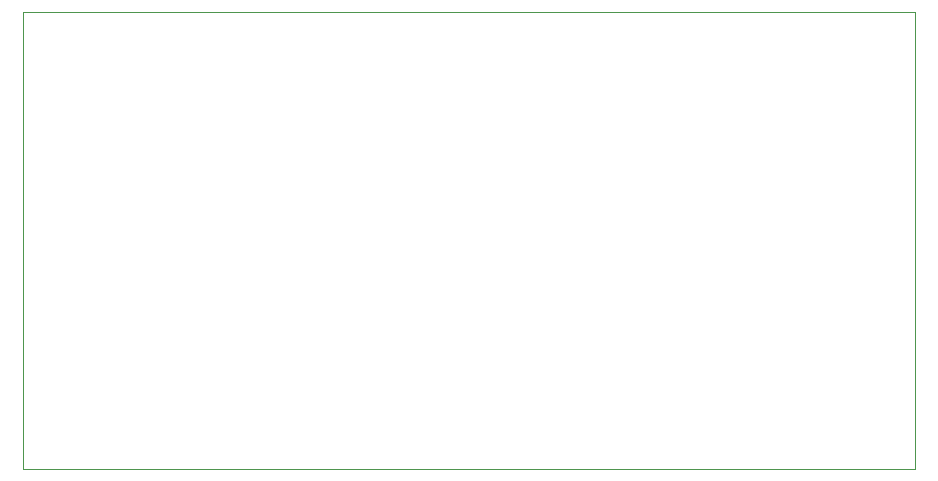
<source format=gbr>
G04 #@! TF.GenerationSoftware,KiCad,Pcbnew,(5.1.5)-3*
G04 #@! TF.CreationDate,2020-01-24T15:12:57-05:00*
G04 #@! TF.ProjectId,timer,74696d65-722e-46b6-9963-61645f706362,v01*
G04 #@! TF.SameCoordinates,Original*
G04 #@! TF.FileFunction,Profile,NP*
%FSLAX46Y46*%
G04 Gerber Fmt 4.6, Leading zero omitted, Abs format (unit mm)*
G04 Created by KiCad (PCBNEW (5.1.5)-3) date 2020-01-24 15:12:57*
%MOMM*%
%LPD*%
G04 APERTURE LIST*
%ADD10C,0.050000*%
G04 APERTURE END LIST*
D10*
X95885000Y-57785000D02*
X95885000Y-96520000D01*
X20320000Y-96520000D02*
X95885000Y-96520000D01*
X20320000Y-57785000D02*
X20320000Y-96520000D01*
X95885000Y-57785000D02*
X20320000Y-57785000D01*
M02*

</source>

=-=-=-=-=

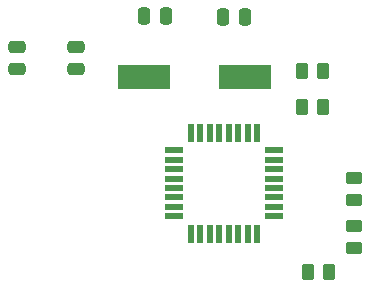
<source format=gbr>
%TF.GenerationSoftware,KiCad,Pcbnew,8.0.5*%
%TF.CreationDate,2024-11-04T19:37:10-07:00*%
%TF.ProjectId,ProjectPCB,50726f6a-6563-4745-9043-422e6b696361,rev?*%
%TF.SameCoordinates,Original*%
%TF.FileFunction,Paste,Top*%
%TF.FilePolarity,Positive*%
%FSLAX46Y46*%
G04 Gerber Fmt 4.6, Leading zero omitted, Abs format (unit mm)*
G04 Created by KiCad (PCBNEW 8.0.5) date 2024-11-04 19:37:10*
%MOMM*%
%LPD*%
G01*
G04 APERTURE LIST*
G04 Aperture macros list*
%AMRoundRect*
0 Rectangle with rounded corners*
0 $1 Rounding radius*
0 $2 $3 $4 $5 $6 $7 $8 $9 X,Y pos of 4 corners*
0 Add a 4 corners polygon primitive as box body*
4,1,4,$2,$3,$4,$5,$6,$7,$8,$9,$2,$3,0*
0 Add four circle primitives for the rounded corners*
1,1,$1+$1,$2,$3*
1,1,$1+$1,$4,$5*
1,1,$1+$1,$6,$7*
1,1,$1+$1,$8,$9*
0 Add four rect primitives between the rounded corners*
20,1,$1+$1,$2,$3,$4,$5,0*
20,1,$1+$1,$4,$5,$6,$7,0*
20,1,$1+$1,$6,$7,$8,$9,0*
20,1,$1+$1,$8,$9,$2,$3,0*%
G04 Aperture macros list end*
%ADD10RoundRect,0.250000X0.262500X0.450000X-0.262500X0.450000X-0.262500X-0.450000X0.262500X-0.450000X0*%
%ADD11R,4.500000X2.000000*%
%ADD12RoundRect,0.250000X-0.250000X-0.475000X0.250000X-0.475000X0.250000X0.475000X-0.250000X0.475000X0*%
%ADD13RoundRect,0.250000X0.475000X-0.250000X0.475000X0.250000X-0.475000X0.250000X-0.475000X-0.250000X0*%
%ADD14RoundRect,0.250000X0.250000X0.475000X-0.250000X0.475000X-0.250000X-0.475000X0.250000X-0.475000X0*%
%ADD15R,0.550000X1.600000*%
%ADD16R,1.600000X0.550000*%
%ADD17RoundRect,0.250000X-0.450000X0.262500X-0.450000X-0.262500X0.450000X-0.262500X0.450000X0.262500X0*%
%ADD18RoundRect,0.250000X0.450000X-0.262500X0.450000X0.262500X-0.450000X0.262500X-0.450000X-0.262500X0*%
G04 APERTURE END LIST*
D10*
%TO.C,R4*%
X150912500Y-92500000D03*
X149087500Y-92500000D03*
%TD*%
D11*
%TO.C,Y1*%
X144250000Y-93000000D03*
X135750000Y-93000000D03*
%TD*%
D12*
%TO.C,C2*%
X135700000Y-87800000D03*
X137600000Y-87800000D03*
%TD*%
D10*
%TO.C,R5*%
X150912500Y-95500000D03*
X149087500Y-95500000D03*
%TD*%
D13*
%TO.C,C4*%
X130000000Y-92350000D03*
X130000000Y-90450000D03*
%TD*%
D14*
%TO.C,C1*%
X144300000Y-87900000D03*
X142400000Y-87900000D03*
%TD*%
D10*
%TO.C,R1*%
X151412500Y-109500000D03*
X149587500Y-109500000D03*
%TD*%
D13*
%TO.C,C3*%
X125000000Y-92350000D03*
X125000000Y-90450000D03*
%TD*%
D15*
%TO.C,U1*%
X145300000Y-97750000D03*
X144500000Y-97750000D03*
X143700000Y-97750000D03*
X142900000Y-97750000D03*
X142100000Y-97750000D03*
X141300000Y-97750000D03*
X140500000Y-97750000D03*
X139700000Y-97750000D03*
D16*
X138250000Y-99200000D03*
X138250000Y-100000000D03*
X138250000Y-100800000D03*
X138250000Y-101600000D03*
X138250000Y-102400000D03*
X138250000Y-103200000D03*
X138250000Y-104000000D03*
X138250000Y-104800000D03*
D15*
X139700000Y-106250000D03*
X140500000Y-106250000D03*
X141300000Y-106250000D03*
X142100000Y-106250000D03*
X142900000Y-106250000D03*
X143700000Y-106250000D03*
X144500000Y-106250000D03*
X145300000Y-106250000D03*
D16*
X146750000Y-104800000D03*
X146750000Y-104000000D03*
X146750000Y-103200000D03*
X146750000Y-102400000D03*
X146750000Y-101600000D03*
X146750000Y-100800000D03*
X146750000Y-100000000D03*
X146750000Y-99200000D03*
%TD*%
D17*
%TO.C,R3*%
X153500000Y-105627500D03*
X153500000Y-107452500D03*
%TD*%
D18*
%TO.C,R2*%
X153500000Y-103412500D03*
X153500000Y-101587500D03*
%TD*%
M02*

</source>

=-=-=-=-=

# Assignment
Please give again the lines above between the line holding "1,1,$1+$1,$4,$5*" and the line holding "G04 Aperture macros list end*", inclusive, exactly as they are and with nothing added.

# Task output
1,1,$1+$1,$4,$5*
1,1,$1+$1,$6,$7*
1,1,$1+$1,$8,$9*
0 Add four rect primitives between the rounded corners*
20,1,$1+$1,$2,$3,$4,$5,0*
20,1,$1+$1,$4,$5,$6,$7,0*
20,1,$1+$1,$6,$7,$8,$9,0*
20,1,$1+$1,$8,$9,$2,$3,0*%
G04 Aperture macros list end*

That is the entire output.